[Collected data]
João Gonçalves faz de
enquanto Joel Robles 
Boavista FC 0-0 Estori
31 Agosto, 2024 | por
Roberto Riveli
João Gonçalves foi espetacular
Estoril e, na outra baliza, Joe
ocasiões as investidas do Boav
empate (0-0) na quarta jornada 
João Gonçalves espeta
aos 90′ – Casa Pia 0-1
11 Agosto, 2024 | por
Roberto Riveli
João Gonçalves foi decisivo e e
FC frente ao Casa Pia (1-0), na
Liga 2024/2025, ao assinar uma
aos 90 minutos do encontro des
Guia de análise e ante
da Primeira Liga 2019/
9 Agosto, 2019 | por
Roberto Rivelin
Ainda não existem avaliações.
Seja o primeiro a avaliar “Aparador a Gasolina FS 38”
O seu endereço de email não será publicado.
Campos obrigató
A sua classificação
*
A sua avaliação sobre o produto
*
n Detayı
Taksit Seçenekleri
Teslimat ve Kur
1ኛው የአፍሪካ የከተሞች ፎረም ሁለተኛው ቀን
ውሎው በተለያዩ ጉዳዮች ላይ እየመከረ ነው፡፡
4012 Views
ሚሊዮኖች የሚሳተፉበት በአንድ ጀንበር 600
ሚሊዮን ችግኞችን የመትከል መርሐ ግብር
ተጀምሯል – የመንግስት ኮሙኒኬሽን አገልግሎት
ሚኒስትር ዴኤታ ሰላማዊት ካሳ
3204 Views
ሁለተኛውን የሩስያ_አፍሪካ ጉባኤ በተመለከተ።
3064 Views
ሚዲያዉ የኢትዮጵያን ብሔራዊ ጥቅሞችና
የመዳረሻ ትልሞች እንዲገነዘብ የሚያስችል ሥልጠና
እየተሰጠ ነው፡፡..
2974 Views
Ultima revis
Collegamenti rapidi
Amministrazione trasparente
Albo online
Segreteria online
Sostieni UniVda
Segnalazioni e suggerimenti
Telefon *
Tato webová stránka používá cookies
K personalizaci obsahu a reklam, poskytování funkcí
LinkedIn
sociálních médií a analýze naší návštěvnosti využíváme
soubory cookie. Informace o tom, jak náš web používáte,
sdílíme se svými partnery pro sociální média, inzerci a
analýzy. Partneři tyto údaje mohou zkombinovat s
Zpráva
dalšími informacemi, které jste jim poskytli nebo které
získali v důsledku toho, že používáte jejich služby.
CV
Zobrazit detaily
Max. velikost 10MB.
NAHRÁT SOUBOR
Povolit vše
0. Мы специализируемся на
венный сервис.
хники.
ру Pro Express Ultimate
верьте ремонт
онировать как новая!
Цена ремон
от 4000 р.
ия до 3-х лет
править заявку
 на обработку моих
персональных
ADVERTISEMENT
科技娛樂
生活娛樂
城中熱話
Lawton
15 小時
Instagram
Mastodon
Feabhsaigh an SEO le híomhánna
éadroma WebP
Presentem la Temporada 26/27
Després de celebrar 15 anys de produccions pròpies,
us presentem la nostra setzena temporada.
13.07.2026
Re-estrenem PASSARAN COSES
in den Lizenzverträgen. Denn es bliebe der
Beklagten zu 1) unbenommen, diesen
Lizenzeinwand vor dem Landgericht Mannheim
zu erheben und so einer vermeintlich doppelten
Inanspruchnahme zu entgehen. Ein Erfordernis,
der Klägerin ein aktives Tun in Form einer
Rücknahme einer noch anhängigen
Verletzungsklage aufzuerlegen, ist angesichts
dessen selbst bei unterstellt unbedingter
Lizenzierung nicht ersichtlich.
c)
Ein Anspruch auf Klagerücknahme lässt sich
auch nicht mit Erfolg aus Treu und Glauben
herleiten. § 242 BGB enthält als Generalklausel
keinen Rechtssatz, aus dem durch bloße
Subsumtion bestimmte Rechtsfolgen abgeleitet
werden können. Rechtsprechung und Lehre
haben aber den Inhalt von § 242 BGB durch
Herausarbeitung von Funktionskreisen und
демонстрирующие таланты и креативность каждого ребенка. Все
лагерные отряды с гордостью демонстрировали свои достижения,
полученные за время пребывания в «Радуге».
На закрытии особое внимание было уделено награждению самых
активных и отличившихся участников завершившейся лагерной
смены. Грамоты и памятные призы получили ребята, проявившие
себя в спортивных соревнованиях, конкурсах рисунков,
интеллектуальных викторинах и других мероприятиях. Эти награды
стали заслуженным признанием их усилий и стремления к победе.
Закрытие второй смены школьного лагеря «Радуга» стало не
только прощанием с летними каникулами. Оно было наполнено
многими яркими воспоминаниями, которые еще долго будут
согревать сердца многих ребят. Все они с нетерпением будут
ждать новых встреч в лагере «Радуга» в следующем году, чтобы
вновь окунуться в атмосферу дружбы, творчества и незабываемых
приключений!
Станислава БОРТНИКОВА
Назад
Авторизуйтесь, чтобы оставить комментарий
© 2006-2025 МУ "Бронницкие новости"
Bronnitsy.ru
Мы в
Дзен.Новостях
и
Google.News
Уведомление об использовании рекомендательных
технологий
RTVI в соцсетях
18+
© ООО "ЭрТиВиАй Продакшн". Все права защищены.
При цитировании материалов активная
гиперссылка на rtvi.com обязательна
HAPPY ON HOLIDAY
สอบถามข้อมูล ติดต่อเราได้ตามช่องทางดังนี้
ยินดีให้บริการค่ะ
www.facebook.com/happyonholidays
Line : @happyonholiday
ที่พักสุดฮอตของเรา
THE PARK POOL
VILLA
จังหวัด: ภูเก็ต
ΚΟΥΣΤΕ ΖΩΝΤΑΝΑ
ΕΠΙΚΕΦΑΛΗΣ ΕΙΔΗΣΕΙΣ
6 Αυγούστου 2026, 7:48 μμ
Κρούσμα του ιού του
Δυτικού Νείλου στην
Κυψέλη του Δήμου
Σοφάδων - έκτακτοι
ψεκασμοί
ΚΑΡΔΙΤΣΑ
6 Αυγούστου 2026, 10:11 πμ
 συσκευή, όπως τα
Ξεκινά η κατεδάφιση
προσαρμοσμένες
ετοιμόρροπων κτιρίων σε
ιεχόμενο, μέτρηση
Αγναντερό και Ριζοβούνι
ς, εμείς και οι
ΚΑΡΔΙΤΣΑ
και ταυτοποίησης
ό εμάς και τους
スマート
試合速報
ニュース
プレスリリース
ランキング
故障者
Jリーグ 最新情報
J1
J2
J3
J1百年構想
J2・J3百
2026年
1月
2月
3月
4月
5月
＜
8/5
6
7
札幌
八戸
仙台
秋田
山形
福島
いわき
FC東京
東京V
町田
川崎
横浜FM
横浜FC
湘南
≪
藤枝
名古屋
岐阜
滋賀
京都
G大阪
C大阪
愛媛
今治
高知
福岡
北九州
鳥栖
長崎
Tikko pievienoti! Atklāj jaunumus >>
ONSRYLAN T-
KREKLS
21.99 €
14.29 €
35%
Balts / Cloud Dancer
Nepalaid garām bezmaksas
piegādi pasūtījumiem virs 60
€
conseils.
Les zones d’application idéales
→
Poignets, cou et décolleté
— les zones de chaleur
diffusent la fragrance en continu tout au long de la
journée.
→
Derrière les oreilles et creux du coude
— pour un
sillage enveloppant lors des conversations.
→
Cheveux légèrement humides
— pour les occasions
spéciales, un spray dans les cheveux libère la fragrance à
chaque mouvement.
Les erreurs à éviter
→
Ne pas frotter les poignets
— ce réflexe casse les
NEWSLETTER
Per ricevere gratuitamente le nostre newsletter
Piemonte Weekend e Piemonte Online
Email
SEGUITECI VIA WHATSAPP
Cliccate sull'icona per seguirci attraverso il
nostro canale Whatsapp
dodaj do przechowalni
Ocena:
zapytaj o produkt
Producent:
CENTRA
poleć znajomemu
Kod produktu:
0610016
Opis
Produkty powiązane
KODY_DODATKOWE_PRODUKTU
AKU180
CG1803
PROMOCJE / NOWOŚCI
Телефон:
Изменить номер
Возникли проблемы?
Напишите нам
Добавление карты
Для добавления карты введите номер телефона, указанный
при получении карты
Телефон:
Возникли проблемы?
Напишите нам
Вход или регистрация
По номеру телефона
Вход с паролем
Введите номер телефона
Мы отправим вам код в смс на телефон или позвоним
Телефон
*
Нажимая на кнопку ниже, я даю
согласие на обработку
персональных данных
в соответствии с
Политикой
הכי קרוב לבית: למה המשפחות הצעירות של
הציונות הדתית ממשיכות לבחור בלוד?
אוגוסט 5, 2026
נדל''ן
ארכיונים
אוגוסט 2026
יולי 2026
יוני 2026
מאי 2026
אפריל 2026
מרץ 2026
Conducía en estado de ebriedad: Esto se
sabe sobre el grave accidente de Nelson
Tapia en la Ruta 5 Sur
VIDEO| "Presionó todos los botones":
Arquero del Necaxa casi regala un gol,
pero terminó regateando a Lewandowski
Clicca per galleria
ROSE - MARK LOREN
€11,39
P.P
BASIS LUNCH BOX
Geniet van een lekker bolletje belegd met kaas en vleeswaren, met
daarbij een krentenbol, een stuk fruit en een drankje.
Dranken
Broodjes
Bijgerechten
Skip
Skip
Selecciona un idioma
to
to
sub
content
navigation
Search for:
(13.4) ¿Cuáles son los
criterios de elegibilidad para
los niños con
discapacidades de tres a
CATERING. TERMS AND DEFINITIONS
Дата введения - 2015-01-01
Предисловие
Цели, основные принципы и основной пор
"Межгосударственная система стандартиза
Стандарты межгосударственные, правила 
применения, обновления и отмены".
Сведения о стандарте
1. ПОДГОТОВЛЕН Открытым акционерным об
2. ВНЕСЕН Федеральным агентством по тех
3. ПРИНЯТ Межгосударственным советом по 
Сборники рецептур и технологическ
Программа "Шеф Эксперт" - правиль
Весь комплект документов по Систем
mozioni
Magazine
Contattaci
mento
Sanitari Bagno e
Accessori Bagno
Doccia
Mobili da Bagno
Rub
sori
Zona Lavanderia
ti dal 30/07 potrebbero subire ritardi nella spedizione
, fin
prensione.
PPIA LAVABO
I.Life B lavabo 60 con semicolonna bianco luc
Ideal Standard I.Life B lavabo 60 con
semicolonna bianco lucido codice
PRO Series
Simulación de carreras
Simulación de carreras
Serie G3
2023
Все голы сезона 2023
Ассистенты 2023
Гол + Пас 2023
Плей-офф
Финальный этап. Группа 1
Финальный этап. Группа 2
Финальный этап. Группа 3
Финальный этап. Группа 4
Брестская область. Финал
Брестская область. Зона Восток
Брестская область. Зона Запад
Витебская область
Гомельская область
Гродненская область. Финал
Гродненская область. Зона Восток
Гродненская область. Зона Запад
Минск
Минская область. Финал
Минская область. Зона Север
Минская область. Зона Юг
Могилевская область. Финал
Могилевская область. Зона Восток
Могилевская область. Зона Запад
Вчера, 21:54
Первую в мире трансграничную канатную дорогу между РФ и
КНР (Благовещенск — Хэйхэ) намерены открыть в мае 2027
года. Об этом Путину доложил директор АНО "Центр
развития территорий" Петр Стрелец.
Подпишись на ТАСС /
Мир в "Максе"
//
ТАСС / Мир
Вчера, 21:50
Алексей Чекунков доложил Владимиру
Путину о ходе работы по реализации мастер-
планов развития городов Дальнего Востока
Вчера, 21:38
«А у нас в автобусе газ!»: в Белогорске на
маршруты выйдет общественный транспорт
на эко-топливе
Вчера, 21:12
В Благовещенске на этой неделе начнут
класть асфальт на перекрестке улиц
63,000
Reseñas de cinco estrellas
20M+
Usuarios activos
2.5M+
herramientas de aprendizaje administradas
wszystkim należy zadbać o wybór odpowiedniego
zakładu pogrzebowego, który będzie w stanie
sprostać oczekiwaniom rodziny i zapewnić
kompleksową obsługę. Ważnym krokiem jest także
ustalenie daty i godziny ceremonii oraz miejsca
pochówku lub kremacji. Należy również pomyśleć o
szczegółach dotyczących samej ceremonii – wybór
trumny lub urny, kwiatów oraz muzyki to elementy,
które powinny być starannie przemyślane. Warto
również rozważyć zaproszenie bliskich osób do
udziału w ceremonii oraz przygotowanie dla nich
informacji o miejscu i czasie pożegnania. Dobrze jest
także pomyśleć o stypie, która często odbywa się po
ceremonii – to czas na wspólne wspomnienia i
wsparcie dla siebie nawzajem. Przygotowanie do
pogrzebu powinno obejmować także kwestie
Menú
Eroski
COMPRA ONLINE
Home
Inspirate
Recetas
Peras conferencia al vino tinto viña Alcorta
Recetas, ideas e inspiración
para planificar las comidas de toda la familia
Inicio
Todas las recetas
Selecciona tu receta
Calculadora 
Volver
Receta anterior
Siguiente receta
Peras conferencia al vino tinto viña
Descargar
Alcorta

TASK INSTRUCTIONS: Put the lines of the listing into a numbered list, starting with the first line of the listing and going on through the line that contains "zu erheben und". Include both of these lines and leave out any blank lines.

TASK RESULT:
1. João Gonçalves faz de
2. enquanto Joel Robles 
3. Boavista FC 0-0 Estori
4. 31 Agosto, 2024 | por
5. Roberto Riveli
6. João Gonçalves foi espetacular
7. Estoril e, na outra baliza, Joe
8. ocasiões as investidas do Boav
9. empate (0-0) na quarta jornada 
10. João Gonçalves espeta
11. aos 90′ – Casa Pia 0-1
12. 11 Agosto, 2024 | por
13. Roberto Riveli
14. João Gonçalves foi decisivo e e
15. FC frente ao Casa Pia (1-0), na
16. Liga 2024/2025, ao assinar uma
17. aos 90 minutos do encontro des
18. Guia de análise e ante
19. da Primeira Liga 2019/
20. 9 Agosto, 2019 | por
21. Roberto Rivelin
22. Ainda não existem avaliações.
23. Seja o primeiro a avaliar “Aparador a Gasolina FS 38”
24. O seu endereço de email não será publicado.
25. Campos obrigató
26. A sua classificação
27. *
28. A sua avaliação sobre o produto
29. *
30. n Detayı
31. Taksit Seçenekleri
32. Teslimat ve Kur
33. 1ኛው የአፍሪካ የከተሞች ፎረም ሁለተኛው ቀን
34. ውሎው በተለያዩ ጉዳዮች ላይ እየመከረ ነው፡፡
35. 4012 Views
36. ሚሊዮኖች የሚሳተፉበት በአንድ ጀንበር 600
37. ሚሊዮን ችግኞችን የመትከል መርሐ ግብር
38. ተጀምሯል – የመንግስት ኮሙኒኬሽን አገልግሎት
39. ሚኒስትር ዴኤታ ሰላማዊት ካሳ
40. 3204 Views
41. ሁለተኛውን የሩስያ_አፍሪካ ጉባኤ በተመለከተ።
42. 3064 Views
43. ሚዲያዉ የኢትዮጵያን ብሔራዊ ጥቅሞችና
44. የመዳረሻ ትልሞች እንዲገነዘብ የሚያስችል ሥልጠና
45. እየተሰጠ ነው፡፡..
46. 2974 Views
47. Ultima revis
48. Collegamenti rapidi
49. Amministrazione trasparente
50. Albo online
51. Segreteria online
52. Sostieni UniVda
53. Segnalazioni e suggerimenti
54. Telefon *
55. Tato webová stránka používá cookies
56. K personalizaci obsahu a reklam, poskytování funkcí
57. LinkedIn
58. sociálních médií a analýze naší návštěvnosti využíváme
59. soubory cookie. Informace o tom, jak náš web používáte,
60. sdílíme se svými partnery pro sociální média, inzerci a
61. analýzy. Partneři tyto údaje mohou zkombinovat s
62. Zpráva
63. dalšími informacemi, které jste jim poskytli nebo které
64. získali v důsledku toho, že používáte jejich služby.
65. CV
66. Zobrazit detaily
67. Max. velikost 10MB.
68. NAHRÁT SOUBOR
69. Povolit vše
70. 0. Мы специализируемся на
71. венный сервис.
72. хники.
73. ру Pro Express Ultimate
74. верьте ремонт
75. онировать как новая!
76. Цена ремон
77. от 4000 р.
78. ия до 3-х лет
79. править заявку
80.  на обработку моих
81. персональных
82. ADVERTISEMENT
83. 科技娛樂
84. 生活娛樂
85. 城中熱話
86. Lawton
87. 15 小時
88. Instagram
89. Mastodon
90. Feabhsaigh an SEO le híomhánna
91. éadroma WebP
92. Presentem la Temporada 26/27
93. Després de celebrar 15 anys de produccions pròpies,
94. us presentem la nostra setzena temporada.
95. 13.07.2026
96. Re-estrenem PASSARAN COSES
97. in den Lizenzverträgen. Denn es bliebe der
98. Beklagten zu 1) unbenommen, diesen
99. Lizenzeinwand vor dem Landgericht Mannheim
100. zu erheben und so einer vermeintlich doppelten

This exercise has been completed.